Quoted passage
Some of the new Swiss jobs will rev up its Sandoz generics unit to launch at least one new product, possibly the lung drug AirFluSal Forspiro, a generic version of GlaxoSmithKline's ($GSK) Advair recently approved in several European countries. Novartis' pharma division will get additional staffers to help roll out new branded products for respiratory ailments, lung cancer, skin disease and heart disease, the company said. Among its branded drugs awaiting regulatory approval are serelaxin, a treatment for heart failure, and secukinumab, a psoriasis therapy.

Meanwhile, its over-the-counter manufacturing will also benefit, the company said. Novartis has already been moving some consumer drug production to Fribourg, Switzerland, from its troubled plant in Lincoln, NE.

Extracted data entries
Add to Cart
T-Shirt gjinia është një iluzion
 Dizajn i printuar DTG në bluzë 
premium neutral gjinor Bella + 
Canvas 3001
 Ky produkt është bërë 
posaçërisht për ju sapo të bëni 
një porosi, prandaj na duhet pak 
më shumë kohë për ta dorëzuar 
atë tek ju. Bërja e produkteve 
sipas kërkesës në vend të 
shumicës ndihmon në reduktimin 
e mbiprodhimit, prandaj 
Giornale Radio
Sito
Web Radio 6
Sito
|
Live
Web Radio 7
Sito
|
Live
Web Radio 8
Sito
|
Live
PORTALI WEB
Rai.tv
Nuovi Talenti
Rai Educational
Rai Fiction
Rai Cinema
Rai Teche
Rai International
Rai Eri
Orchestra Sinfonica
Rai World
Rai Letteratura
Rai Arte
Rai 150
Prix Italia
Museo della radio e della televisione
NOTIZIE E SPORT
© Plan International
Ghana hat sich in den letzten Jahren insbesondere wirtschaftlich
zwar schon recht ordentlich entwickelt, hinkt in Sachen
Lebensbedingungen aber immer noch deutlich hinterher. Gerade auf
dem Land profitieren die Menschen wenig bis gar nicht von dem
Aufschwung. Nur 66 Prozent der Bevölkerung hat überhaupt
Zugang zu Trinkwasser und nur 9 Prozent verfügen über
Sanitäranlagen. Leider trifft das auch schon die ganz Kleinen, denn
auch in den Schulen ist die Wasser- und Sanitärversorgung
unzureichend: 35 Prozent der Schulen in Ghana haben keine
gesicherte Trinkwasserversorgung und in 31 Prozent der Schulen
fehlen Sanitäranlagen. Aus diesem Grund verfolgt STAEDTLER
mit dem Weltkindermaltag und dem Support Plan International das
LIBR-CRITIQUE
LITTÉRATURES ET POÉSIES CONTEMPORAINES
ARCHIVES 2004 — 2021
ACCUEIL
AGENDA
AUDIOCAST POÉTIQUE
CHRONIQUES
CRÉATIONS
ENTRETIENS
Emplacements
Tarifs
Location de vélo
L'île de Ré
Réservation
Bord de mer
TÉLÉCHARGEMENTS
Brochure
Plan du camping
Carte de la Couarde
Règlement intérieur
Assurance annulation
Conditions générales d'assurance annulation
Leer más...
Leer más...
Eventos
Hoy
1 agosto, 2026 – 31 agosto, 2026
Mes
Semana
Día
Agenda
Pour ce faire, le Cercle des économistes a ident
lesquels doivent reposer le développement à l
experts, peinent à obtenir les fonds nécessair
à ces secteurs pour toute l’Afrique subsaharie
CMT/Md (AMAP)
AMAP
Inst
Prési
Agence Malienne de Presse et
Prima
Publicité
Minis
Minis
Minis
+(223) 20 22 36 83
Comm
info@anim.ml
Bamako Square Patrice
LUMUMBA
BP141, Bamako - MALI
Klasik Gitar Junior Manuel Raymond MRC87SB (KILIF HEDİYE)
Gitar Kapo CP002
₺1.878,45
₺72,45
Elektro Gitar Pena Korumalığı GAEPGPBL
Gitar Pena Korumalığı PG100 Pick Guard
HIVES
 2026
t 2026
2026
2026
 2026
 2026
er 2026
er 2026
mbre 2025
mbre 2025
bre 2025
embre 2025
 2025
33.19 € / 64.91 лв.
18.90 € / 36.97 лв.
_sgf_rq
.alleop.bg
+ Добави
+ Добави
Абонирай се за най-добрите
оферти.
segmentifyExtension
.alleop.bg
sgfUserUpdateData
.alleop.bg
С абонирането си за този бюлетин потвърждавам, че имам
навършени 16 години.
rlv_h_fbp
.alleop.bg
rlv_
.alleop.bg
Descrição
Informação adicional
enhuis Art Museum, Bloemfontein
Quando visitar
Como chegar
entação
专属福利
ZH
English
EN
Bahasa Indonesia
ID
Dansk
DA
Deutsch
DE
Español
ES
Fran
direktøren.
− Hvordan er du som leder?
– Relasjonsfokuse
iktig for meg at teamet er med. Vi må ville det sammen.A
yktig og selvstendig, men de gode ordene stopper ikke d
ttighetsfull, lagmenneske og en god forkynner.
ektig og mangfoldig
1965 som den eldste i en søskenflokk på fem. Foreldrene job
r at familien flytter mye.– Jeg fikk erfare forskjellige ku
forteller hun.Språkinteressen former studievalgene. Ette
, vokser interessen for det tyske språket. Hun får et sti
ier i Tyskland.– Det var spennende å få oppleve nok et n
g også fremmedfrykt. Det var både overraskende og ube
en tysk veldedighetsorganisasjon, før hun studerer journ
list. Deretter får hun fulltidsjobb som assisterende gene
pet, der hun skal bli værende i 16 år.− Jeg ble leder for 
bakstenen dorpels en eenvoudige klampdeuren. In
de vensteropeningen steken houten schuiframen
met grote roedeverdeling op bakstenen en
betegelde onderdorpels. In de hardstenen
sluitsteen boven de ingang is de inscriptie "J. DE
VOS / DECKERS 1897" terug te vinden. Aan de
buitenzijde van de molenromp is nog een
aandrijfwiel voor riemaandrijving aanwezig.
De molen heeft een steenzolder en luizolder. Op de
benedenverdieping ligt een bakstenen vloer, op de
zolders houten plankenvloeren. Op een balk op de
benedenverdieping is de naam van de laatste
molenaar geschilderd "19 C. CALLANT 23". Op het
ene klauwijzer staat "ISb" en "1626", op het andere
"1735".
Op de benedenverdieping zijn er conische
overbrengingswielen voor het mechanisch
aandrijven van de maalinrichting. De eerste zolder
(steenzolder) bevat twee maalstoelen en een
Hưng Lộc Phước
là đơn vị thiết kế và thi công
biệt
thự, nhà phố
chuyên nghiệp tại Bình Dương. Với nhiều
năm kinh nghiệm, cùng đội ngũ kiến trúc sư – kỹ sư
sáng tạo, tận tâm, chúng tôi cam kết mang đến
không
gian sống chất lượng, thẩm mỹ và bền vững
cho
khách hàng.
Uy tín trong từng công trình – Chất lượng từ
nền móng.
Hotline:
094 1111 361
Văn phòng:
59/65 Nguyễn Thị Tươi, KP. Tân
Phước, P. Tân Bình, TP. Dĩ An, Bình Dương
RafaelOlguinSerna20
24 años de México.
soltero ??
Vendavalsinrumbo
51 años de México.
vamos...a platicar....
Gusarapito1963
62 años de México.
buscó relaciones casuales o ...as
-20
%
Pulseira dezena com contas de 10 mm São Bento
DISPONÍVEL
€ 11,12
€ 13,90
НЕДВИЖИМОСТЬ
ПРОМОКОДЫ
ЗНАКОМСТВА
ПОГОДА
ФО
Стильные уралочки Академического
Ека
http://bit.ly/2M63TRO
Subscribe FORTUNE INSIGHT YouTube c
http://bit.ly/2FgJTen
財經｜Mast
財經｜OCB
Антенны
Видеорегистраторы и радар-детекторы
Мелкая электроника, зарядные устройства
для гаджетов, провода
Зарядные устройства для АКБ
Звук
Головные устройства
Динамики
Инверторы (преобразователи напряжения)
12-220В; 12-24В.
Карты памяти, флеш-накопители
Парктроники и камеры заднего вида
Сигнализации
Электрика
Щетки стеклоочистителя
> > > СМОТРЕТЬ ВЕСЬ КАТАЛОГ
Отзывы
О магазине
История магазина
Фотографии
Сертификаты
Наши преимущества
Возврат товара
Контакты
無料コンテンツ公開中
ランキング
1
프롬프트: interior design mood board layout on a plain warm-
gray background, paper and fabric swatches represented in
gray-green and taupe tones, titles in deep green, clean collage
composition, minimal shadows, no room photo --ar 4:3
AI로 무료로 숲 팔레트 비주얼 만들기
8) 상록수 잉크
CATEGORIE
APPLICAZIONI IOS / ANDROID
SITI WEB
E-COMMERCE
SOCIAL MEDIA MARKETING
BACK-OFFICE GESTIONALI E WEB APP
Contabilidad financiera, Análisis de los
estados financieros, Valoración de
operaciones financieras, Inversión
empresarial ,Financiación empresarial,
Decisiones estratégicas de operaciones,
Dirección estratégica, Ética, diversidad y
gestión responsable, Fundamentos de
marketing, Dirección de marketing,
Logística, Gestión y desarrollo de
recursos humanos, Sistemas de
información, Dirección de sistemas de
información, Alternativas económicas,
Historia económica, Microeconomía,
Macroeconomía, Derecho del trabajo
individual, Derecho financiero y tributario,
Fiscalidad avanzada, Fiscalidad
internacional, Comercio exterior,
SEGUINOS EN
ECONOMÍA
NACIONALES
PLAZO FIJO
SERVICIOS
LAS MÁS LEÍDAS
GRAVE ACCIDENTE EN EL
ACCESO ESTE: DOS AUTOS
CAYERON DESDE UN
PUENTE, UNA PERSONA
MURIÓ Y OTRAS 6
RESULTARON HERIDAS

Required work
[a] Answer these three questions using the Novartis article, one answer per line:
(i) Which lung drug might the Sandoz generics unit launch?
(ii) What is serelaxin a treatment for?
(iii) To which city has Novartis been moving some consumer drug production?
[b] Continue the Novartis article from its last sentence.
The entries are separate material, apart from the Novartis article.

Results by task
[a]
(i) AirFluSal Forspiro
(ii) Heart failure
(iii) Fribourg, Switzerland

[b]
The net effect, says Novartis: Employment in Switzerland will remain at around 15,000. The company will try to minimize actual layoffs, possibly through early retirements and attrition. Those who lose their jobs will participate in "a generous social plan including severance payments."

In early November, Novartis said it would cut up to 371 R&D jobs in the U.K., plus as many as 72 in sales and marketing there. And in 2012, Novartis announced 2,000 job cuts in the U.S., most of them in sales, as it prepared for generic competition for its blood pressure blockbuster Diovan.